Semantic Voting: A Self-Evaluation-Free Approach for Efficient LLM Self-Improvement on Unverifiable Open-ended Tasks
Abstract
The rising cost of acquiring supervised data has driven significant interest in self-improvement for large language models (LLMs). Straightforward unsupervised signals like majority voting have proven effective in generating pseudo-labels for verifiable tasks, while their applicability to unverifiable tasks (e.g., translation) is limited by the open-ended character of responses. As a result, self-evaluation mechanisms (e.g., self-judging and entropy minimization) are predominantly used to derive pseudo-labels. However, self-evaluation relying on LLMs typically incurs high computational overhead and introduces overconfidence issues due to intrinsic biases. To address these challenges, we propose a novel self-evaluation-free approach for unverifiable tasks, designed for lightweight yet effective self-improvement.

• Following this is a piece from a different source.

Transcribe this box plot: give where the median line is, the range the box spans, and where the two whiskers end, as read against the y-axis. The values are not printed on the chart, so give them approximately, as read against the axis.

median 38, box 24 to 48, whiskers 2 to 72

Inspired by majority voting commonly employed in verifiable tasks, we propose semantic voting as a novel mechanism that relaxes the principle of hard matching (i.e., exact matching) toward soft matching (i.e., semantic similarity). Soft matching is achieved by leveraging a lightweight sentence embedding model to quantify semantic similarity, thereby mitigating excessive computational burden and intrinsic bias-associated limitations of self-evaluation. Comprehensive experiments demonstrate that our method achieves substantial gains in computational efficiency and overall better performance than self-evaluation methods across diverse model architectures and tasks.